(EXERCISE REQUIREMENTS)
- A) In the B. Traven excerpt, quote everything from "Quotes[edit]" down to "strongest. Remember that!".
- B) According to the B. Traven excerpt, how many Academy Awards did the film adaptation of The Treasure of the Sierra Madre win?

:: EXCERPT PROVIDED

B. Traven (Bruno Traven in some accounts, born 23 February 1882 in Schwiebus, died 26 March 1969 in Mexico City) was the pen name of a presumably German novelist, whose real name, nationality, date and place of birth and details of biography are all subject to dispute. One of the few certainties about Traven's life is that he lived for years in Mexico, where the majority of his fiction is also set—including The Treasure of the Sierra Madre (1927). The film adaptation of the same name won three Academy Awards in 1948.

Quotes[edit]

  • Von den dreien: Staat, Regierung und Ich, bin Ich der Stärkste. Das merkt Euch!
    • Of the three: state, government and I, I am the strongest. Remember that!
    • Der Ziegelbrenner, 3rd December 1919, p. 25
  • Ich warte nicht auf die Einigkeit; denn ich bin die Einigkeit. / Ich warte nicht auf die Masse; denn ich bin die Masse. / Ich warte nicht auf die Revolution; denn ich bin die Revolution. / Ehe die Revolution ist, muß der Revolutionär sein! / Ehe die Masse ist, muß der Einzelne sein! / Ehe die Einigkeit ist, muß der Eine sein, der Selbe! / Das Wort muß sein, bevor das Feldgeschrei und die Parole sein können.
    • I am not waiting for unity; because I am unity. / I'm not waiting for the crowd; because I am the crowd. / I'm not waiting for the revolution; because I am the revolution. / Before the revolution is, the revolutionary must be! / Before the mass is, the individual must be! / Before there is unity, the one must be the same! / The word must be before the shouting and the slogan can be.
    • Der Ziegelbrenner, 21 December 1921, p. 18
  • My personal history would not be disappointing to readers, but it is my own affair which I want to keep to myself. I am in fact in no way more important than is the typesetter for my books, the man who works the mill; ... no more important than the man who binds my books and the woman who wraps them and the scrubwoman who cleans up the office.

::::
:: RECORDED INFORMATION

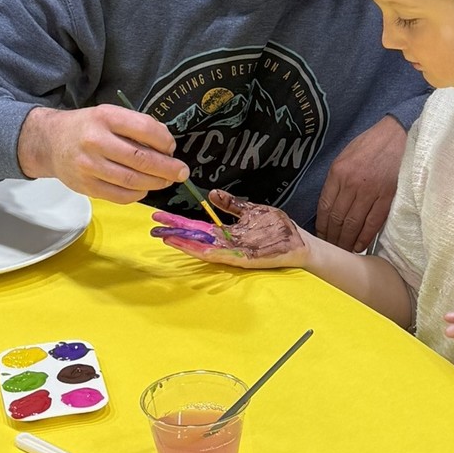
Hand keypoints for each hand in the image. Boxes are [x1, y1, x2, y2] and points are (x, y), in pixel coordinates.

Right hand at [17, 105, 187, 202]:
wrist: (50, 142)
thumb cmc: (88, 127)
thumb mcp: (110, 115)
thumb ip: (137, 127)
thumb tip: (167, 148)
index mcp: (105, 117)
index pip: (145, 129)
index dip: (165, 141)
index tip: (171, 147)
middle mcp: (96, 141)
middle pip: (141, 159)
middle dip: (168, 168)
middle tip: (182, 172)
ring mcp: (89, 166)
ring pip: (133, 180)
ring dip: (156, 183)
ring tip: (166, 180)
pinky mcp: (87, 187)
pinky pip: (121, 196)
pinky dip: (138, 194)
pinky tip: (144, 188)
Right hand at [150, 189, 310, 268]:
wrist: (299, 241)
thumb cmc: (277, 228)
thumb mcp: (251, 211)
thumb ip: (231, 204)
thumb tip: (211, 194)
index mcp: (228, 232)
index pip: (198, 227)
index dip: (179, 222)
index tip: (160, 217)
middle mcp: (228, 243)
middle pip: (196, 239)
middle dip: (176, 234)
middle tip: (154, 229)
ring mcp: (236, 252)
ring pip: (206, 249)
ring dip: (187, 245)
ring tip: (168, 239)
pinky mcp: (247, 258)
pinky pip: (226, 256)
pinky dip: (210, 252)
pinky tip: (197, 248)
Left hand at [316, 116, 405, 251]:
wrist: (396, 135)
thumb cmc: (369, 144)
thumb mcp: (344, 157)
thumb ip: (336, 180)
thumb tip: (330, 205)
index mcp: (337, 173)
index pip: (324, 207)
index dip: (321, 226)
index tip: (320, 237)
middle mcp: (351, 184)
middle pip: (337, 219)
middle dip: (332, 237)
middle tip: (330, 249)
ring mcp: (369, 191)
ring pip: (353, 224)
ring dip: (347, 241)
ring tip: (343, 251)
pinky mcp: (386, 196)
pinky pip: (373, 222)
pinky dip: (365, 236)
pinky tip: (359, 245)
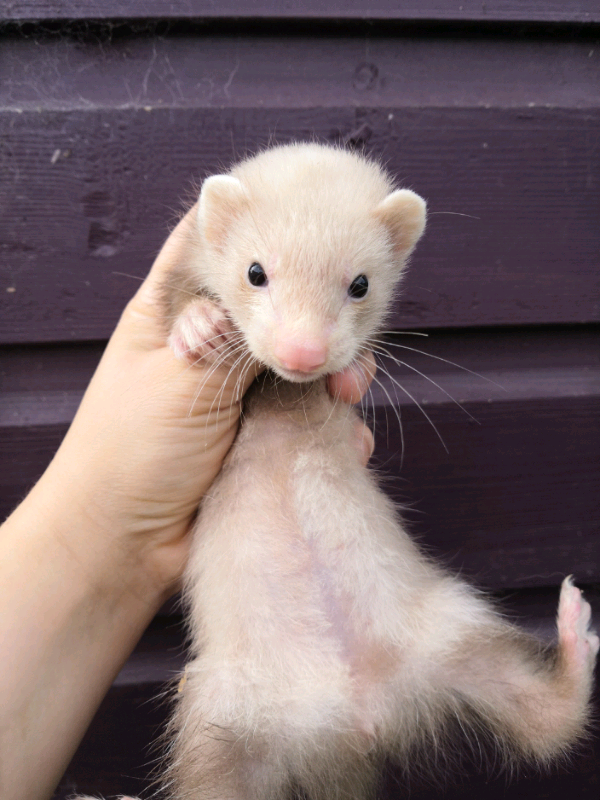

::::

(ANSWERS PER TASK)
- A)
Quotes[edit]

  • Von den dreien: Staat, Regierung und Ich, bin Ich der Stärkste. Das merkt Euch!
    • Of the three: state, government and I, I am the strongest. Remember that!

- B) Three, in 1948.